*EXERCISE INPUT*:

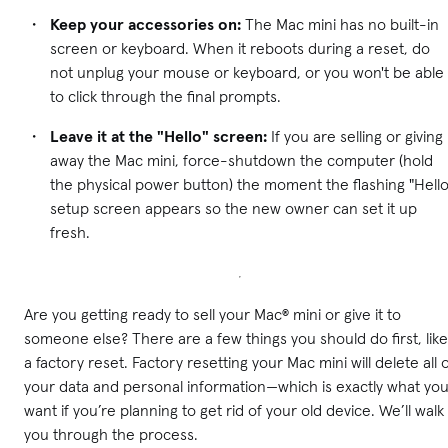
Keep your accessories on:
The Mac mini has no built-in
screen or keyboard. When it reboots during a reset, do
not unplug your mouse or keyboard, or you won't be able
to click through the final prompts.
Leave it at the "Hello" screen:
If you are selling or giving
away the Mac mini, force-shutdown the computer (hold
the physical power button) the moment the flashing "Hello
setup screen appears so the new owner can set it up
fresh.
Are you getting ready to sell your Mac® mini or give it to
someone else? There are a few things you should do first, like
a factory reset. Factory resetting your Mac mini will delete all 
your data and personal information—which is exactly what yo
want if you’re planning to get rid of your old device. We’ll walk
you through the process.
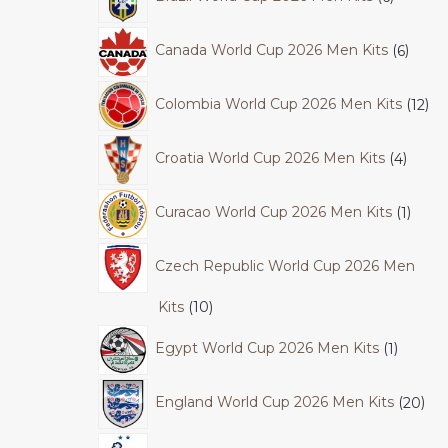
Canada World Cup 2026 Men Kits
6
Colombia World Cup 2026 Men Kits
12
Croatia World Cup 2026 Men Kits
4
Curacao World Cup 2026 Men Kits
1
Czech Republic World Cup 2026 Men
Kits
10
Egypt World Cup 2026 Men Kits
1
England World Cup 2026 Men Kits
20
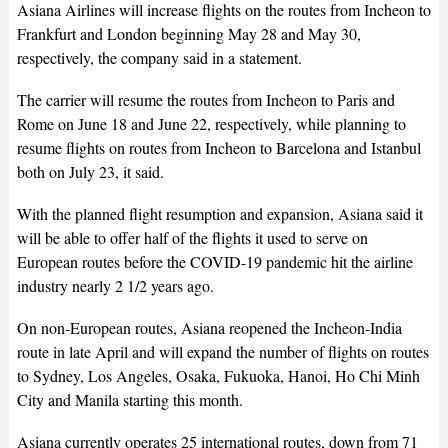
Asiana Airlines will increase flights on the routes from Incheon to
Frankfurt and London beginning May 28 and May 30,
respectively, the company said in a statement.
The carrier will resume the routes from Incheon to Paris and
Rome on June 18 and June 22, respectively, while planning to
resume flights on routes from Incheon to Barcelona and Istanbul
both on July 23, it said.
With the planned flight resumption and expansion, Asiana said it
will be able to offer half of the flights it used to serve on
European routes before the COVID-19 pandemic hit the airline
industry nearly 2 1/2 years ago.
On non-European routes, Asiana reopened the Incheon-India
route in late April and will expand the number of flights on routes
to Sydney, Los Angeles, Osaka, Fukuoka, Hanoi, Ho Chi Minh
City and Manila starting this month.
Asiana currently operates 25 international routes, down from 71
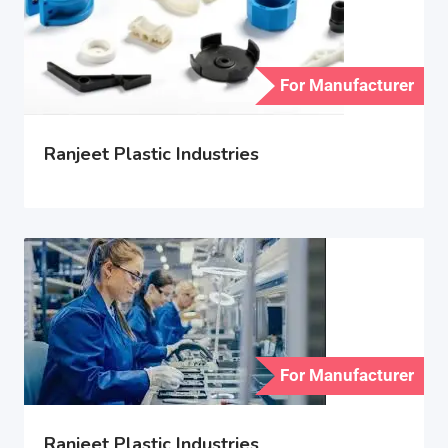
For Manufacturer
Ranjeet Plastic Industries
For Manufacturer
Ranjeet Plastic Industries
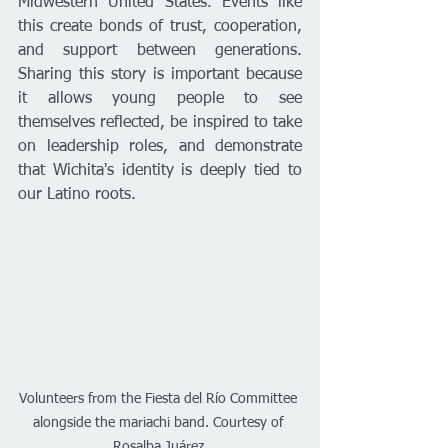
Midwestern United States. Events like 
this create bonds of trust, cooperation, 
and support between generations. 
Sharing this story is important because 
it allows young people to see 
themselves reflected, be inspired to take 
on leadership roles, and demonstrate 
that Wichita's identity is deeply tied to 
our Latino roots.
Volunteers from the Fiesta del Río Committee 
alongside the mariachi band. Courtesy of 
Rosalba Juárez.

*PROMPT*: Among the lines of the listing above, which ones hold "planning"? Copy them.

*SOLUTION FOR THIS TASK*:
want if you’re planning to get rid of your old device. We’ll walk
Rome on June 18 and June 22, respectively, while planning to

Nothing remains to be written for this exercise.